Prognosis. Here, we propose a predictive model based on GA and UC abnormalities for evaluating pregnancy outcomes. In this model, fetuses with a smaller GA or structural abnormalities in the UC are more likely to have adverse pregnancy outcomes. For patients hospitalized due to disease, a lower GA tends to be indicative of a poor prognosis [25]. A hospital-based decade-long retrospective study in Taiwan found that umbilical cord pathology, including stricture, true knots, strangulation of the fetus, and prolapse, was the most common cause of third-trimester intrauterine fetal demise [26]. In the present study, among the UCs of the confirmed UAT patients, six patients had hypercoiling, five had severe entanglement, and one had excessive length. Clearly, excessive length would increase the risk of UC entanglement. Moreover, fetuses with an excessive UC length, a non-reassuring sign, have significantly increased rates of respiratory distress and perinatal death than those without this sign [27, 28]. Many studies have emphasized the correlation between abnormal umbilical coiling and adverse perinatal outcomes. A hypercoiled UC was significantly associated with thrombosis in umbilical vessels, preterm delivery, aneuploidy and fetal anomalies, increasing the risk of fetal death [29, 30]. Ernst et al. also suggested that hypercoiled UCs with certain gross patterns might be associated with chronic fetal vascular obstruction and stillbirth [31]. Obstetricians should comprehensively assess GA and whether excessive length, severe entanglement, or hypercoiling exists in the UC by ultrasound. This will help obstetricians better grasp the progression and alleviate the fear and anxiety of pregnant women.

Interventions. Obstetricians might be hesitant to intervene when managing a fetus with UAT. Obstetricians often make treatment choices according to the fetal status and their own understanding and experience [3, 13]. As mentioned in the Methods section, we are sharing our experience with UAT over several years. Fortunately, after implementation of the current screening and therapeutic strategy, the expectant management group did not have worse fetal outcomes than the urgent treatment group. Therefore, the possibility of fetal protection should be considered in fetuses with a very low GA, while urgent delivery is suggested for fetuses with a higher GA to avert unnecessary fetal loss. In addition, combined with the above prognostic predictors, it is suggested that fetuses with obvious UC abnormalities be treated aggressively.

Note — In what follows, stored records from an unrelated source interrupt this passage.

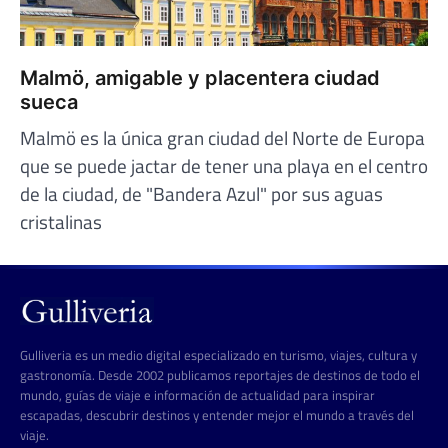
Malmö, amigable y placentera ciudad
sueca
Malmö es la única gran ciudad del Norte de Europa
que se puede jactar de tener una playa en el centro
de la ciudad, de "Bandera Azul" por sus aguas
cristalinas
Gulliveria es un medio digital especializado en turismo, viajes, cultura y
gastronomía. Desde 2002 publicamos reportajes de destinos de todo el
mundo, guías de viaje e información de actualidad para inspirar
escapadas, descubrir destinos y entender mejor el mundo a través del
viaje.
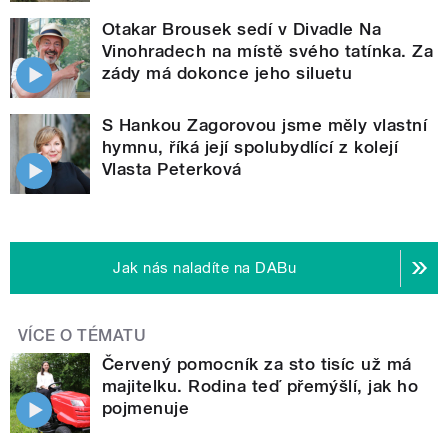
Otakar Brousek sedí v Divadle Na
Vinohradech na místě svého tatínka. Za
zády má dokonce jeho siluetu
S Hankou Zagorovou jsme měly vlastní
hymnu, říká její spolubydlící z kolejí
Vlasta Peterková
Jak nás naladíte na DABu
VÍCE O TÉMATU
Červený pomocník za sto tisíc už má
majitelku. Rodina teď přemýšlí, jak ho
pojmenuje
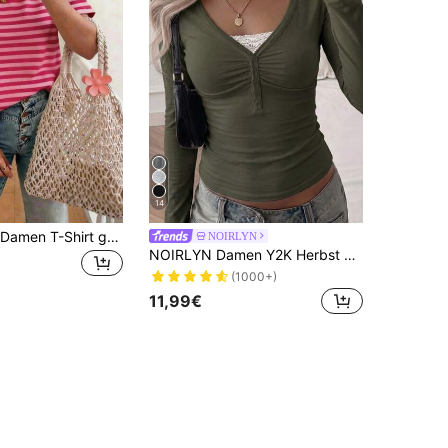
14
EMERY ROSE Damen T-Shirt gestreift Rundhals Casual Kurzarm T-Shirt, Sommer
NOIRLYN
NOIRLYN Damen Y2K Herbst Lässig Sexy Einfarbiges Spitzen-Kontrast Figurbetontes Langarm V-Ausschnitt Top, Geeignet für den täglichen Arbeitsweg
(1000+)
11,99€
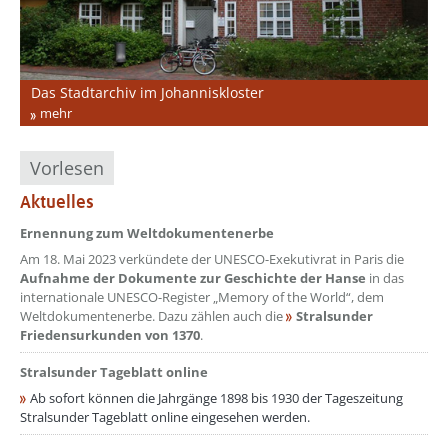
Das Stadtarchiv im Johanniskloster
Ernennung zum UNESCO-Weltdokumentenerbe
D
mehr
mehr
Vorlesen
Aktuelles
Ernennung zum Weltdokumentenerbe
Am 18. Mai 2023 verkündete der UNESCO-Exekutivrat in Paris die
Aufnahme der Dokumente zur Geschichte der Hanse
in das
internationale UNESCO-Register „Memory of the World“, dem
Weltdokumentenerbe. Dazu zählen auch die
Stralsunder
Friedensurkunden von 1370
.
Stralsunder Tageblatt online
Ab sofort können die Jahrgänge 1898 bis 1930 der Tageszeitung
Stralsunder Tageblatt online eingesehen werden.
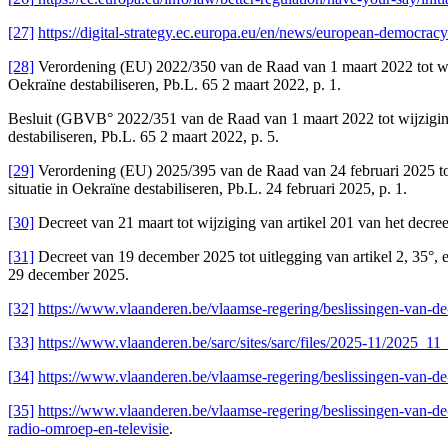
[27]
https://digital-strategy.ec.europa.eu/en/news/european-democracy
[28]
Verordening (EU) 2022/350 van de Raad van 1 maart 2022 tot wijz
Oekraïne destabiliseren, Pb.L. 65 2 maart 2022, p. 1.
Besluit (GBVB° 2022/351 van de Raad van 1 maart 2022 tot wijziging
destabiliseren, Pb.L. 65 2 maart 2022, p. 5.
[29]
Verordening (EU) 2025/395 van de Raad van 24 februari 2025 tot
situatie in Oekraïne destabiliseren, Pb.L. 24 februari 2025, p. 1.
[30]
Decreet van 21 maart tot wijziging van artikel 201 van het decre
[31]
Decreet van 19 december 2025 tot uitlegging van artikel 2, 35°, en
29 december 2025.
[32]
https://www.vlaanderen.be/vlaamse-regering/beslissingen-van-de
[33]
https://www.vlaanderen.be/sarc/sites/sarc/files/2025-11/2025_11
[
34
]
https://www.vlaanderen.be/vlaamse-regering/beslissingen-van-de
[35]
https://www.vlaanderen.be/vlaamse-regering/beslissingen-van-de
radio-omroep-en-televisie
.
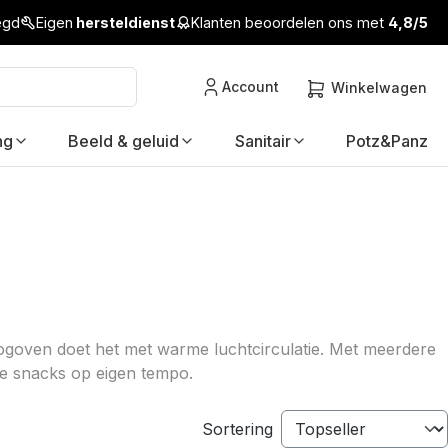
legd
Eigen
hersteldienst
Klanten beoordelen ons met
4,8/5
Account
Winkelwagen
ng
Beeld & geluid
Sanitair
Potz&Panz
oogoven doet het met warme luchtcirculatie. Met meerdere
de snacks op eigen tempo.
Sortering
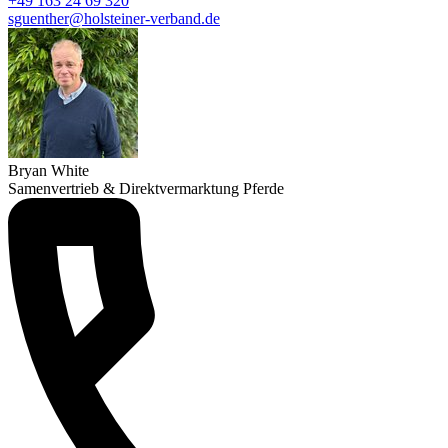
+49 163 24 69 320
sguenther@holsteiner-verband.de
Bryan White
Samenvertrieb & Direktvermarktung Pferde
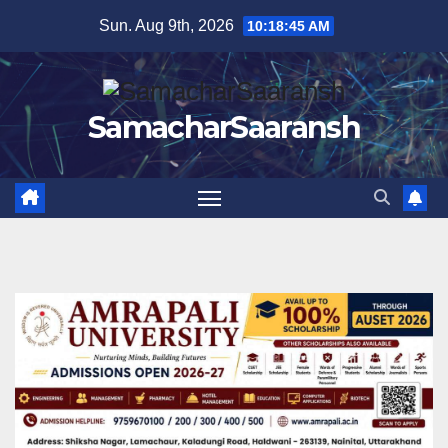
Skip
Sun. Aug 9th, 2026
10:18:46 AM
to
content
SamacharSaaransh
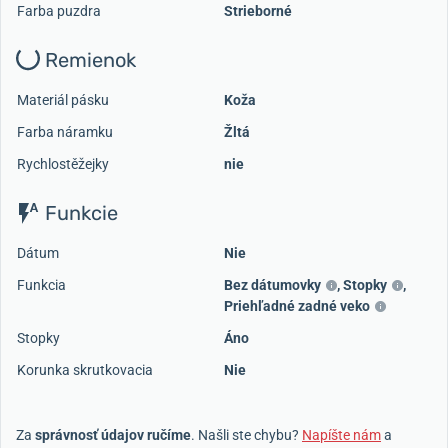
Farba puzdra
Strieborné
Remienok
Materiál pásku
Koža
Farba náramku
Žltá
Rychlostěžejky
nie
Funkcie
Dátum
Nie
Funkcia
Bez dátumovky
,
Stopky
,
Priehľadné zadné veko
Stopky
Áno
Korunka skrutkovacia
Nie
Za
správnosť údajov ručíme
. Našli ste chybu?
Napíšte nám
a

The strengths of this study are the relatively large sample size of patients with fetal UAT, the completeness of the follow-up and the real-world nature of the data. However, the present study has several potential limitations. The major limitation is that the current evidence is based on retrospective studies and registry data, and it is unknown whether our results can be generalized to the broader population with UAT.